SOURCE TEXT
━━━━━━━━━━━━━━━━
[PATCH v2 4/4] fs: unicode: Add utf8 module and a unicode layer

Shreeya Patel <shreeya.patel@xxxxxxxxxxxxx> · Thu, 18 Mar 2021 19:03:05 +0530

utf8data.h_shipped has a large database table which is an auto-generated
decodification trie for the unicode normalization functions.
It is not necessary to carry this large table in the kernel hence make
UTF-8 encoding loadable by converting it into a module.
Also, modify the file called unicode-core which will act as a layer for
unicode subsystem. It will load the UTF-8 module and access it's functions
whenever any filesystem that needs unicode is mounted.

Signed-off-by: Shreeya Patel <shreeya.patel@xxxxxxxxxxxxx>
---

Changes in v2
  - Remove the duplicate file utf8-core.c
  - Make the wrapper functions inline.
  - Remove msleep and use try_module_get() and module_put()
    for ensuring that module is loaded correctly and also
    doesn't get unloaded while in use.

 fs/unicode/Kconfig        |  11 +-
 fs/unicode/Makefile       |   5 +-
 fs/unicode/unicode-core.c | 229 +++++------------------------------
 fs/unicode/utf8mod.c      | 246 ++++++++++++++++++++++++++++++++++++++
 include/linux/unicode.h   |  73 ++++++++---
 5 files changed, 346 insertions(+), 218 deletions(-)
 create mode 100644 fs/unicode/utf8mod.c

diff --git a/fs/unicode/Kconfig b/fs/unicode/Kconfig
index 2c27b9a5cd6c..2961b0206b4d 100644
--- a/fs/unicode/Kconfig
+++ b/fs/unicode/Kconfig
@@ -8,7 +8,16 @@ config UNICODE
 	  Say Y here to enable UTF-8 NFD normalization and NFD+CF casefolding
 	  support.
━━━━━━━━━━━━━━━━
GIVEN INSTRUCTION
Please copy the patch description, starting with "utf8data.h_shipped has a" and going on through "wrapper functions inline.", and replace "mounted" with "attached".

RAW DATA
━━━━━━━━━━━━━━━━
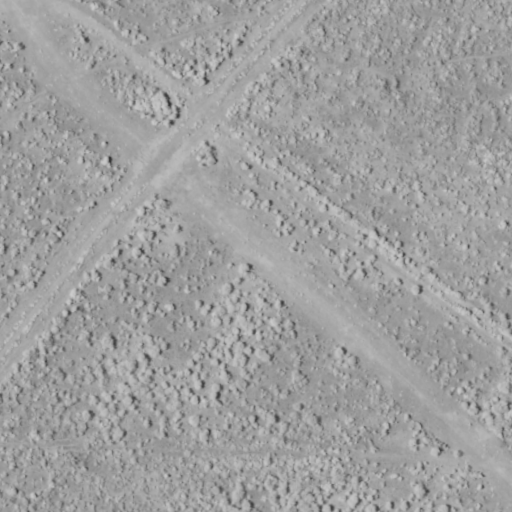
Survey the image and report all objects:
road: (183, 208)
━━━━━━━━━━━━━━━━
FULL ANSWER
utf8data.h_shipped has a large database table which is an auto-generated
decodification trie for the unicode normalization functions.
It is not necessary to carry this large table in the kernel hence make
UTF-8 encoding loadable by converting it into a module.
Also, modify the file called unicode-core which will act as a layer for
unicode subsystem. It will load the UTF-8 module and access it's functions
whenever any filesystem that needs unicode is attached.

Signed-off-by: Shreeya Patel <shreeya.patel@xxxxxxxxxxxxx>
---

Changes in v2
  - Remove the duplicate file utf8-core.c
  - Make the wrapper functions inline.